- Description of the task -
In the data below, find each line that contains the word "файлов" and copy it.

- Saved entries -

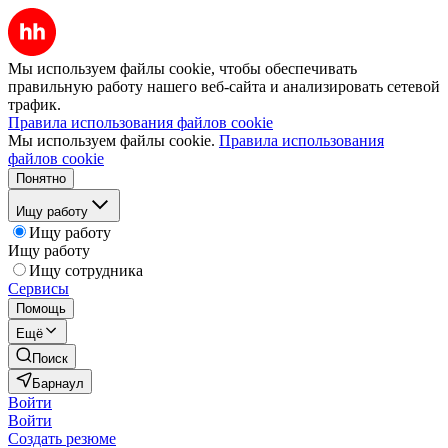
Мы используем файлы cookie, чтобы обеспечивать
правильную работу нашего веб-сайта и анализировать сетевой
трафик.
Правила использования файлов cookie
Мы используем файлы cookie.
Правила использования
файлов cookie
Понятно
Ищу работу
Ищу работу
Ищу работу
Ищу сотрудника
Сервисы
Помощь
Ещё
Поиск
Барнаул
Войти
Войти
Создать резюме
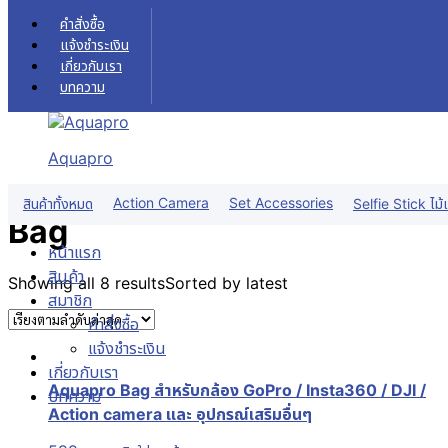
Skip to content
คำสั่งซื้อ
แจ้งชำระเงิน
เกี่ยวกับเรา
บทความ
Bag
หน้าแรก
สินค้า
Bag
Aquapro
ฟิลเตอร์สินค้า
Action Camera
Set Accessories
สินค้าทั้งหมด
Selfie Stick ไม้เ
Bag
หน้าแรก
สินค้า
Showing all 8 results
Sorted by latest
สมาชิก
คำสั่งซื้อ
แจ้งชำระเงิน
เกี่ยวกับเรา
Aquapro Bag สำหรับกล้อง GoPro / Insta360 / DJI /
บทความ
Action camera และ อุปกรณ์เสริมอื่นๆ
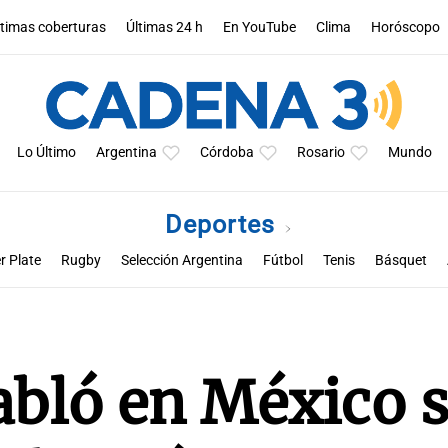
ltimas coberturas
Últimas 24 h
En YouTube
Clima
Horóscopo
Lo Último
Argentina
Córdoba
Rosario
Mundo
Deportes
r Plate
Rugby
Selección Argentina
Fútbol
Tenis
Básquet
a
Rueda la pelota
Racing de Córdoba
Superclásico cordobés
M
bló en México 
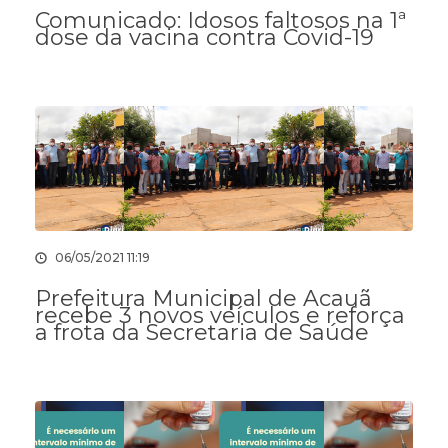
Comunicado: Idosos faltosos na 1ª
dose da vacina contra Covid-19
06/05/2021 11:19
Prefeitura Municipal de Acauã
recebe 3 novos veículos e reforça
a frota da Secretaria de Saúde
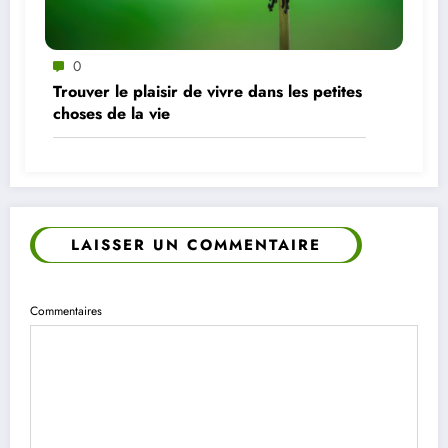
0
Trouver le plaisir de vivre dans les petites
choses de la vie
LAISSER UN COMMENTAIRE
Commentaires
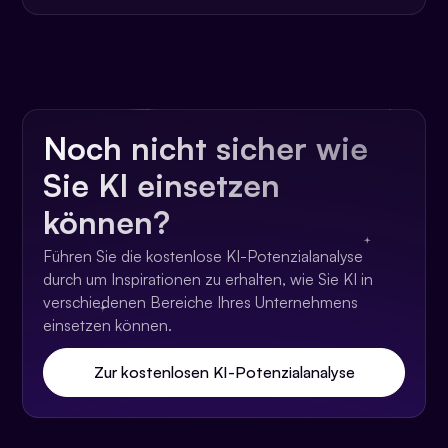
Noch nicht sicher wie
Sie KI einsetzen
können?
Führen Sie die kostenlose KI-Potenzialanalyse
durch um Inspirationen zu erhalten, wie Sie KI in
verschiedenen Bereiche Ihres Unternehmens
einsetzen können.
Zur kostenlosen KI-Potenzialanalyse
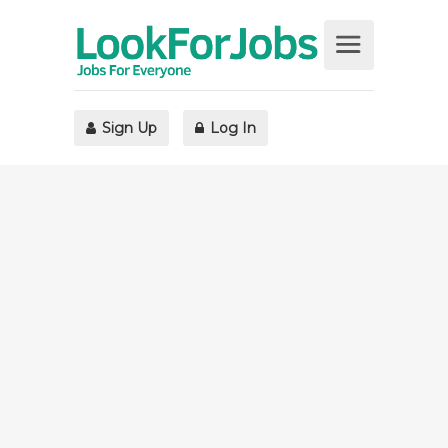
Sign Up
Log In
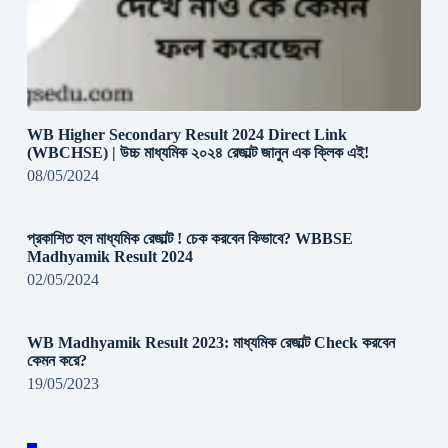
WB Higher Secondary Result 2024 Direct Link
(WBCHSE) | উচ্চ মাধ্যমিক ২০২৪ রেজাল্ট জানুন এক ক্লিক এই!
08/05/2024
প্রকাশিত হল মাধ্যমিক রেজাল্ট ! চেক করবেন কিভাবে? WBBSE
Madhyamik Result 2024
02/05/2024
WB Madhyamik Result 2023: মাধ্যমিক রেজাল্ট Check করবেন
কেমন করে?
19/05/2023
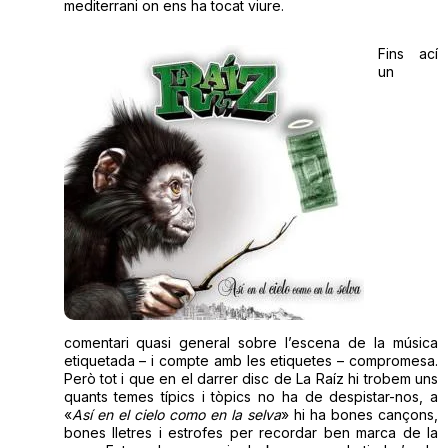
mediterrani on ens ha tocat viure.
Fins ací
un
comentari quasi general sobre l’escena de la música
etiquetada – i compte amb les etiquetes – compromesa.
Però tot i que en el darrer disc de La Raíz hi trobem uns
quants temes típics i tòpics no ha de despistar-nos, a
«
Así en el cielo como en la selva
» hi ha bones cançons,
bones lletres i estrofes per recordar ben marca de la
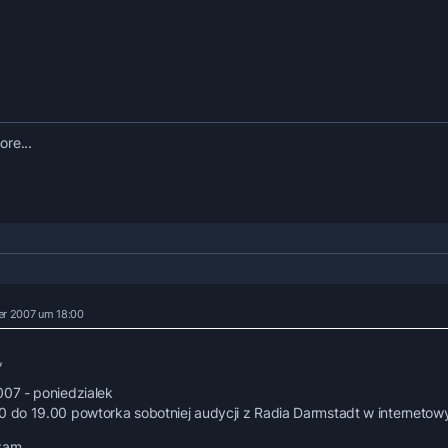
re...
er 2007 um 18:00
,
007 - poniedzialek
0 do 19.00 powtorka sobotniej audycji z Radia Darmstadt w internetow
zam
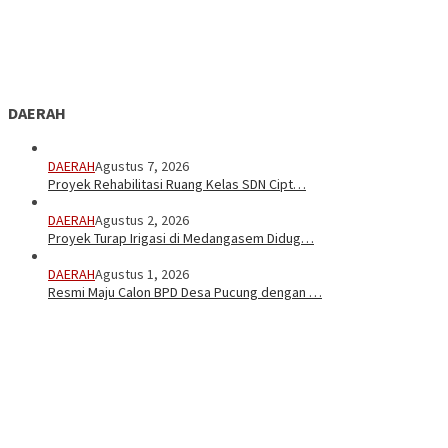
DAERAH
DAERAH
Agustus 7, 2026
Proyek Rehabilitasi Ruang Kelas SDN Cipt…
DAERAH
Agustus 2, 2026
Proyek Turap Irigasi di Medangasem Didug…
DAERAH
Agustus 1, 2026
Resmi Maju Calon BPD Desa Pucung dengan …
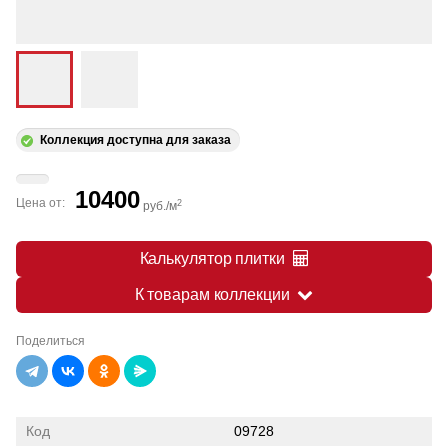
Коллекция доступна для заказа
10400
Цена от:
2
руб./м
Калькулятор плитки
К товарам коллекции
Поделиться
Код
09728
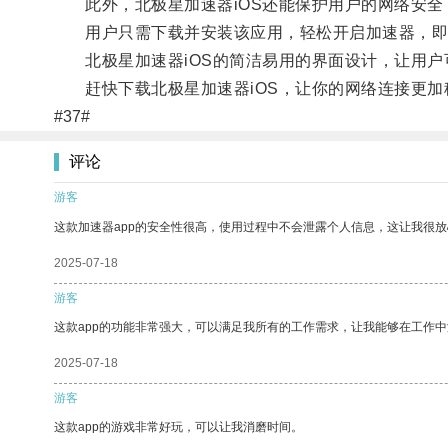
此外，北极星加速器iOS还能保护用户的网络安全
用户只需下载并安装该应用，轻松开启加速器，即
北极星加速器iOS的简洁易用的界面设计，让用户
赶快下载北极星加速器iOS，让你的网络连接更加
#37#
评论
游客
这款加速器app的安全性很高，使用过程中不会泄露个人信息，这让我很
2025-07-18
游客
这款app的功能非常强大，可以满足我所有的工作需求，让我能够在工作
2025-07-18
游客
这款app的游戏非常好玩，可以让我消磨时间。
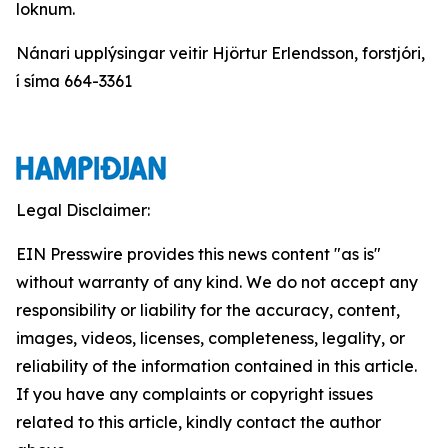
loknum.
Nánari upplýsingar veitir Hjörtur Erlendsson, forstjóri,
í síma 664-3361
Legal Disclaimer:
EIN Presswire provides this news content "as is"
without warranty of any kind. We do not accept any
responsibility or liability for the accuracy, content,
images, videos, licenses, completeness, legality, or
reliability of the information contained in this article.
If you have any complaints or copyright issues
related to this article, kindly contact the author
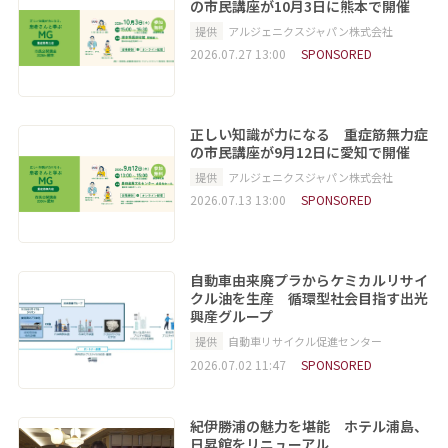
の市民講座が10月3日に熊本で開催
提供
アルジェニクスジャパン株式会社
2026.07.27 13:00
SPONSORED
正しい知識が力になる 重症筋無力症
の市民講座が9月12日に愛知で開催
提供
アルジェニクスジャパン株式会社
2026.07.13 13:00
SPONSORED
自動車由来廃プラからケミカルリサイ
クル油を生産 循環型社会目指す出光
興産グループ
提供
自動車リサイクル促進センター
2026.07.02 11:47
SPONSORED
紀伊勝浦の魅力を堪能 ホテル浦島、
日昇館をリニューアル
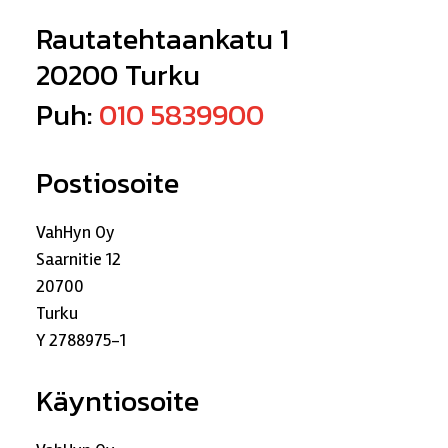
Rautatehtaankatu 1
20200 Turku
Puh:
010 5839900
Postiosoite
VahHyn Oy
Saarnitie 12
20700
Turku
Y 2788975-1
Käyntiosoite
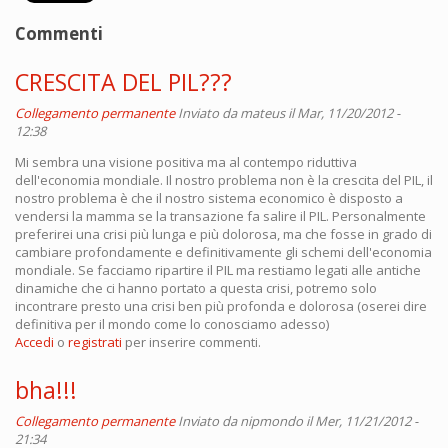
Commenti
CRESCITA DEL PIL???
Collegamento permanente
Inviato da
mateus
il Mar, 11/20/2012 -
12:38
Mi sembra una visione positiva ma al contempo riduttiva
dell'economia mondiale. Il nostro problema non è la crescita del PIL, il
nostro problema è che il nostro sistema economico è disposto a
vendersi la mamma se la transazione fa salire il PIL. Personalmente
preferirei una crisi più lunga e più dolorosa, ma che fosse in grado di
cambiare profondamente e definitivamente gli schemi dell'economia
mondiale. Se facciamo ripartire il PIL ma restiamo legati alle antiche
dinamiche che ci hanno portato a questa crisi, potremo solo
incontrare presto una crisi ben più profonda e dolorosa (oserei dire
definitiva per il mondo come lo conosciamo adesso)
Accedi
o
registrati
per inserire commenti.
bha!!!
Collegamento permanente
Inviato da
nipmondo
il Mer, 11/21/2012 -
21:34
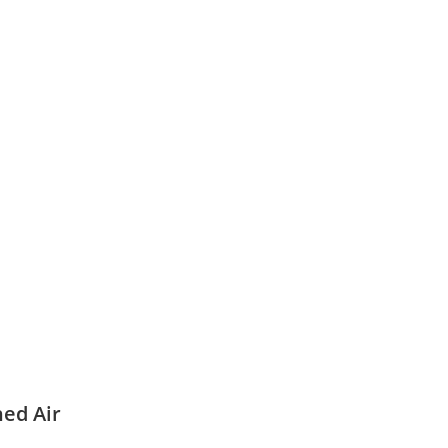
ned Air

- Final answer -
Правила использования файлов cookie
файлов cookie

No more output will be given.